Unsurprisingly, all that took a while to do, and I was ferrying other cars into Lakeside for maintenance in parallel with the Porsche so it took even longer.  But it’s all done now.  And it’s as good as new.

But the bill came to seventeen grand.  Owwwwwwwch.  That might be the most expensive spark plug in history.  I don’t have seventeen grand.  The mortgage fund does, but I’d already tapped that to buy the thing in the first place.  Just as well interest rates are low right now.  Let’s hope they stay that way until I can earn some money to pay it off.

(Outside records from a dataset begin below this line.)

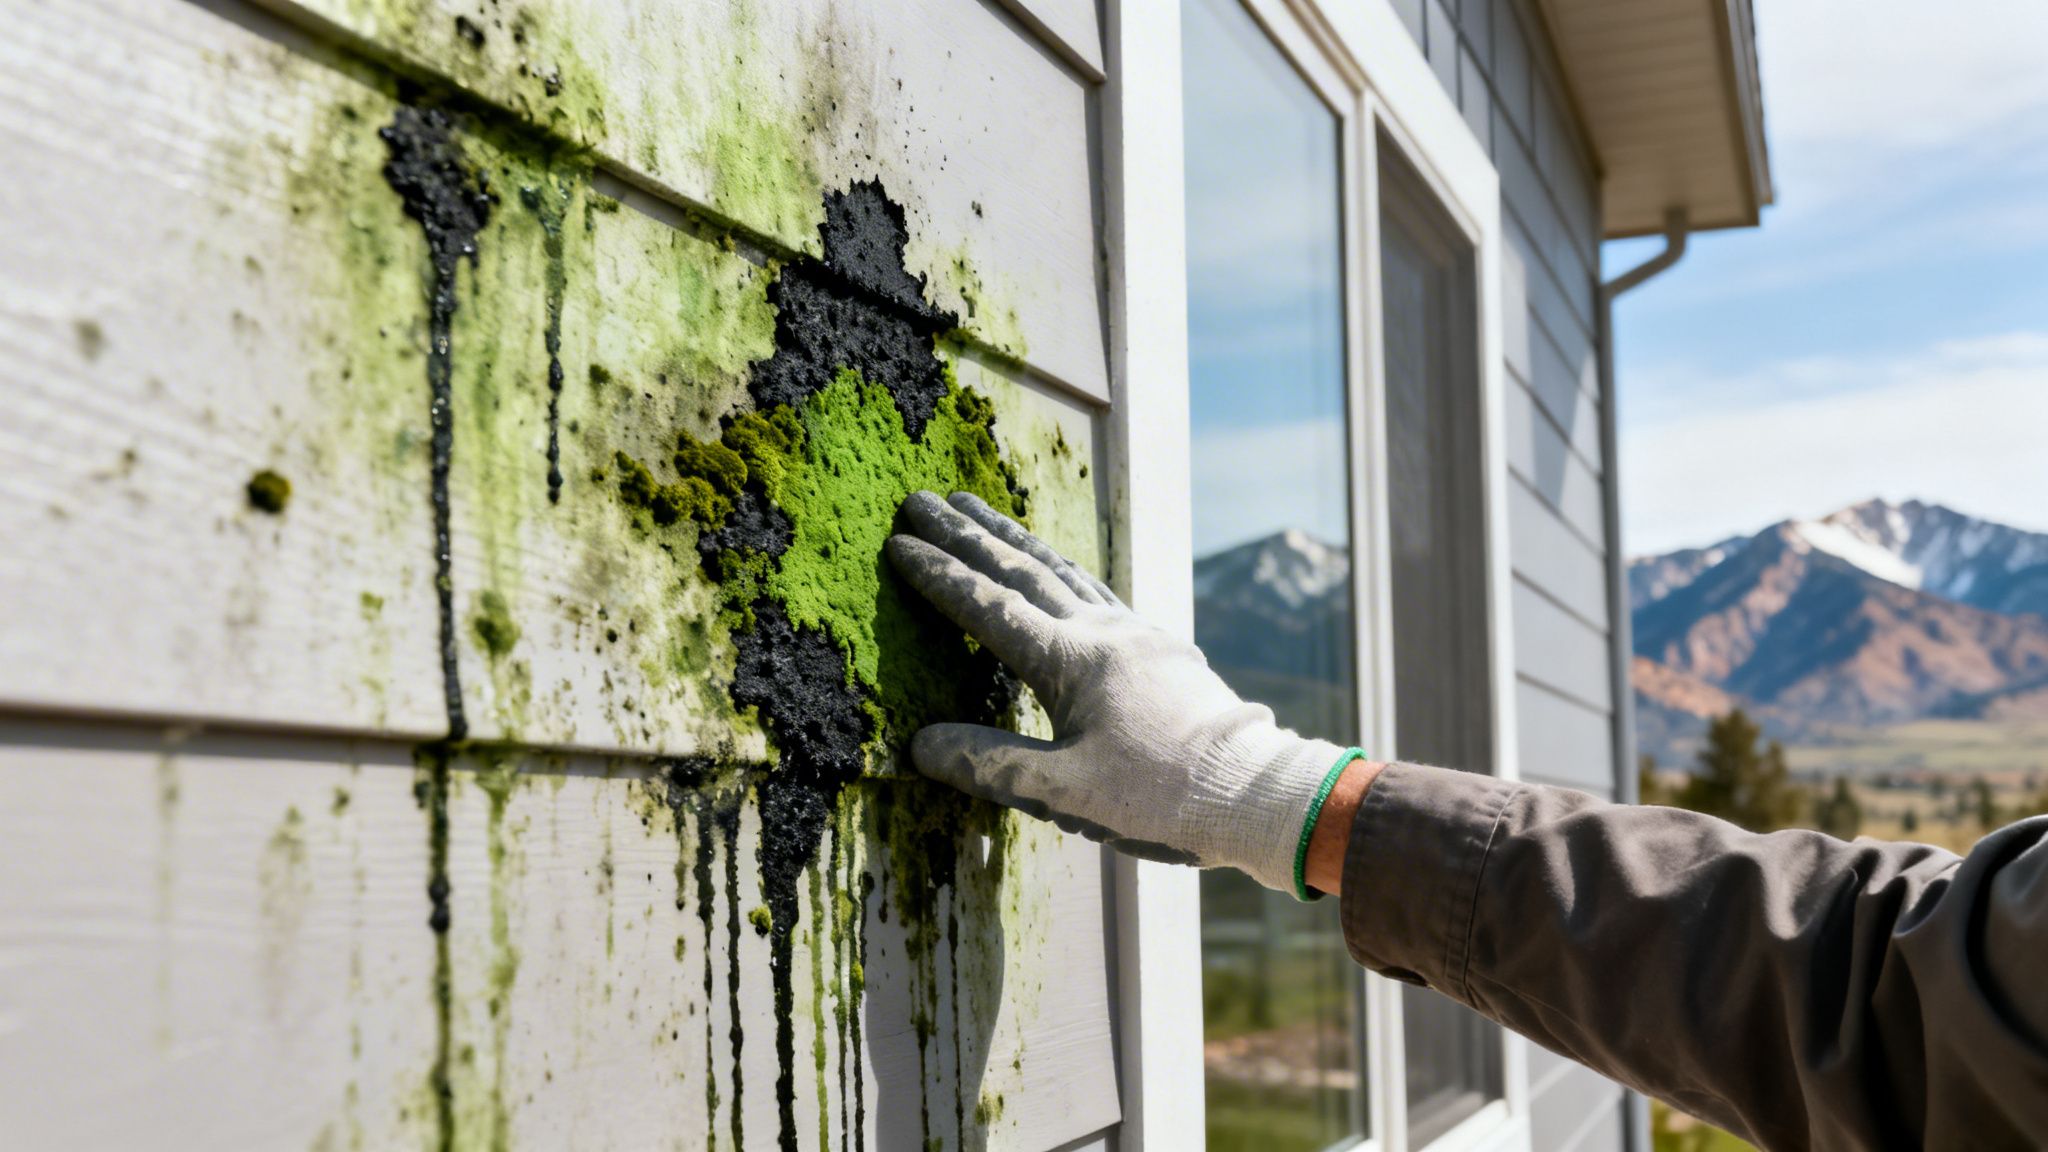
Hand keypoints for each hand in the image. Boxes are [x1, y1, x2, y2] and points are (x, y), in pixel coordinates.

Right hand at [886, 491, 1352, 895]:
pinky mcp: (1158, 648)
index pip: (988, 607)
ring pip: (1061, 569)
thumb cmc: (1159, 797)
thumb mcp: (1062, 792)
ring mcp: (1134, 633)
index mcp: (1070, 660)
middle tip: (922, 499)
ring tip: (977, 509)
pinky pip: (1094, 588)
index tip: (898, 542)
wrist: (1253, 793)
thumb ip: (988, 763)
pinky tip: (1054, 567)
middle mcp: (1101, 632)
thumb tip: (918, 742)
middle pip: (1022, 568)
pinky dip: (1058, 566)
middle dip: (967, 533)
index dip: (940, 576)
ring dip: (1013, 537)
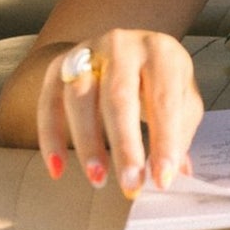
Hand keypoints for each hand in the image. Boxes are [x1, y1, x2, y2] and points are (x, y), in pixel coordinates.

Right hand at [36, 29, 203, 197]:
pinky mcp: (59, 66)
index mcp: (161, 52)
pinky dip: (50, 139)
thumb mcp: (181, 97)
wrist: (123, 49)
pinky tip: (59, 170)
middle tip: (130, 184)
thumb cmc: (157, 80)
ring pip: (80, 98)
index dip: (165, 140)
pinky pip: (48, 103)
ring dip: (88, 143)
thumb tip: (177, 176)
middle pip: (119, 95)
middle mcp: (122, 45)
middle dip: (125, 144)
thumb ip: (180, 133)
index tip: (163, 178)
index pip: (164, 98)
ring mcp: (87, 53)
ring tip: (99, 179)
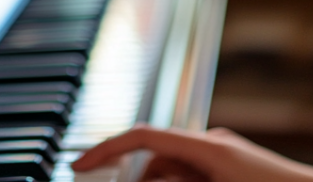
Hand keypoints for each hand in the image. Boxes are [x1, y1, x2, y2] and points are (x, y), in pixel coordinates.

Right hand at [71, 124, 312, 181]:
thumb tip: (139, 180)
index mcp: (206, 145)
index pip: (141, 135)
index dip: (105, 148)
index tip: (79, 166)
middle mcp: (214, 143)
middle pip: (156, 160)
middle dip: (140, 181)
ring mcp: (225, 155)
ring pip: (175, 171)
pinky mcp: (233, 169)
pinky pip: (194, 176)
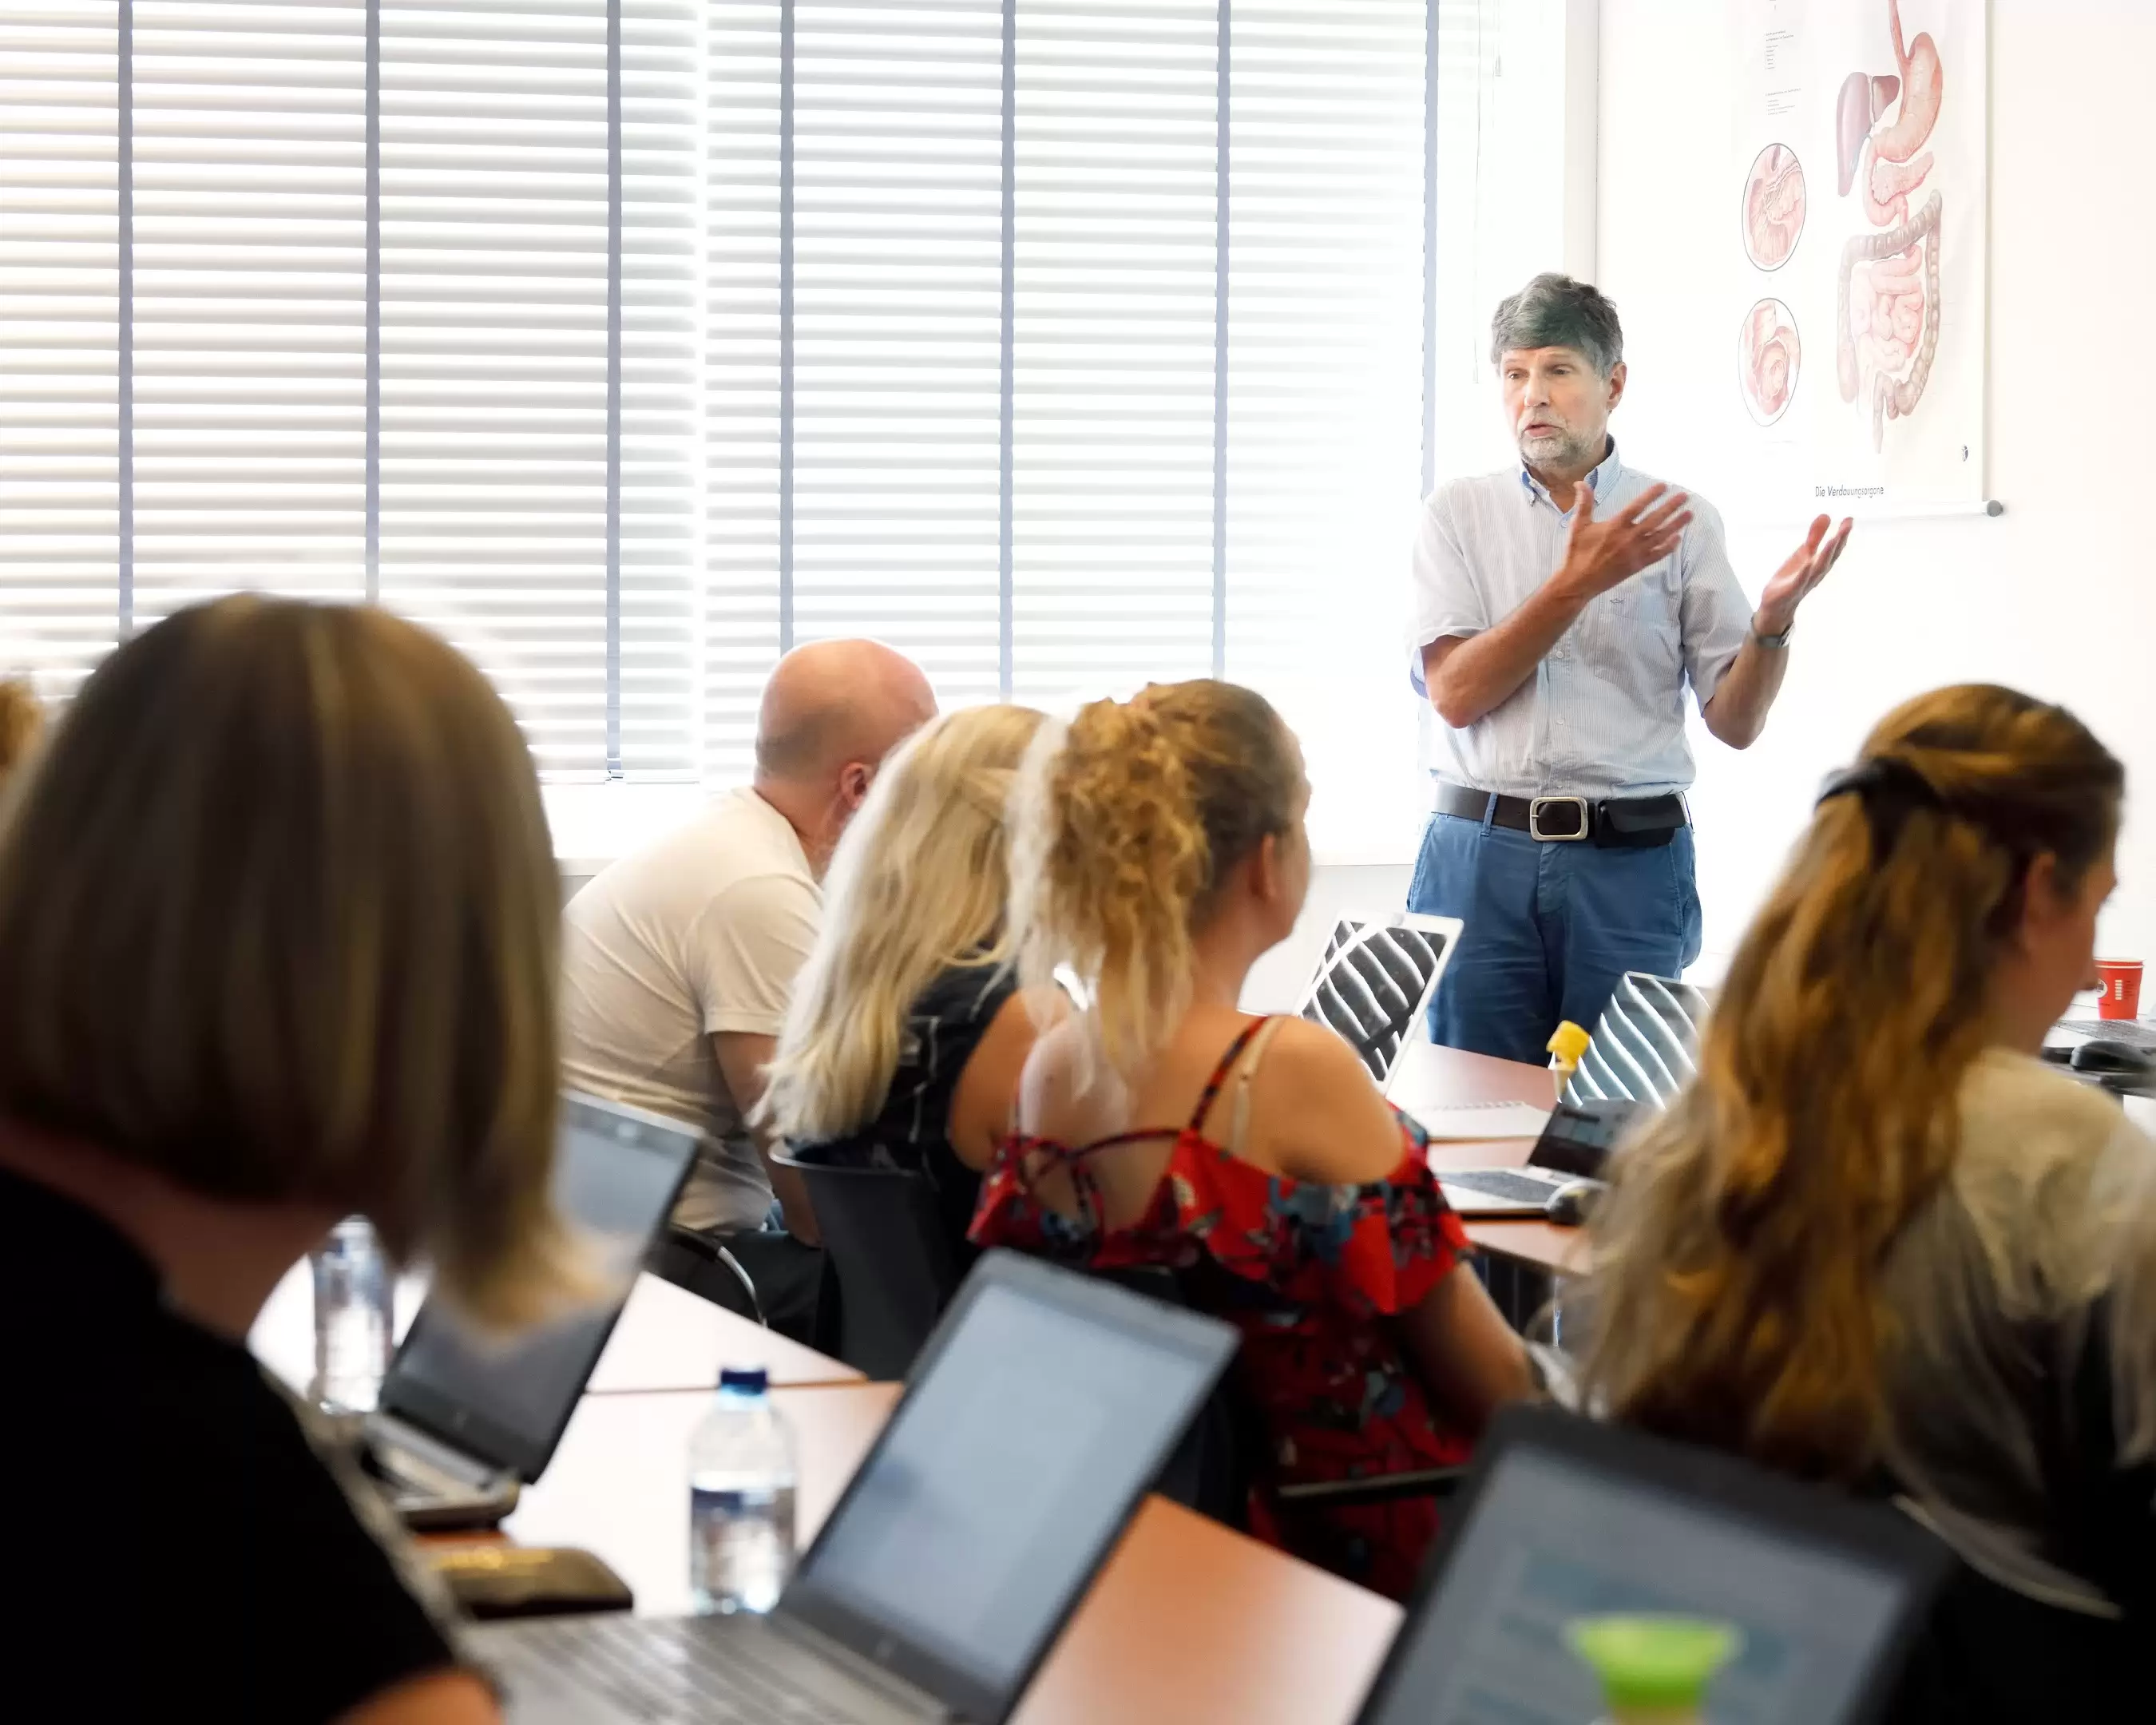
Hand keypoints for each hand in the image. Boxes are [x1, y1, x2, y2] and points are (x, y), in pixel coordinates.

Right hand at [1551, 482, 1693, 603]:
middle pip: (1655, 519)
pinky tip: (1678, 538)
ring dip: (1676, 524)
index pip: (1637, 506)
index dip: (1651, 495)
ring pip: (1661, 535)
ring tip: (1689, 514)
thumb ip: (1584, 503)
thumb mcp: (1578, 525)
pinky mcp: (1637, 565)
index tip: (1664, 486)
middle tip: (1684, 496)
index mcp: (1615, 526)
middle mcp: (1629, 538)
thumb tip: (1580, 482)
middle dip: (1671, 506)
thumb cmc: (1577, 553)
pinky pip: (1658, 554)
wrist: (1578, 582)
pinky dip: (1669, 547)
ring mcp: (1635, 552)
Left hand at [1756, 514, 1851, 633]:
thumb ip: (1815, 536)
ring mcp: (1805, 582)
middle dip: (1839, 541)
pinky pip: (1800, 581)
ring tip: (1832, 539)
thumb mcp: (1804, 553)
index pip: (1834, 548)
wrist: (1777, 605)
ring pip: (1818, 568)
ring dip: (1826, 554)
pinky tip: (1808, 562)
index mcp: (1821, 563)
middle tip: (1847, 526)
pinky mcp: (1791, 590)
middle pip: (1830, 556)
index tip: (1849, 520)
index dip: (1842, 534)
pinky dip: (1805, 572)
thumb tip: (1826, 515)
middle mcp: (1817, 573)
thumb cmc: (1794, 577)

So now I have it back.  It feels new to me again – hardly surprising since I’d only done 3000 miles in it before its ten month rehabilitation and hadn’t gelled with it then.  I feel strangely ambivalent about it now.  On the one hand, it’s made me skinter than I’ve been since I still had acne.  On the other, it wasn’t the car’s fault.  It had a minor failure and shut itself down to prevent further damage.  It did the right thing.  And now it’s better than ever, and it’s going to go up in value over the next few years.

But I’m a bit scared of it now.  I now need the money that it represents – the money that I’ll get back when I sell it, because I’ve borrowed it and I will need to pay it back.  So it’s changed from being an extravagant toy into a valuable asset.  I’m not sure how to feel about that.  I want to be able to give my toys a damn good spanking.  If I can’t do that, what’s the point?

So right now, it’s in a firm last place in fleet favouritism.  Will I bond with it over the coming months?  You’ll be the second to know.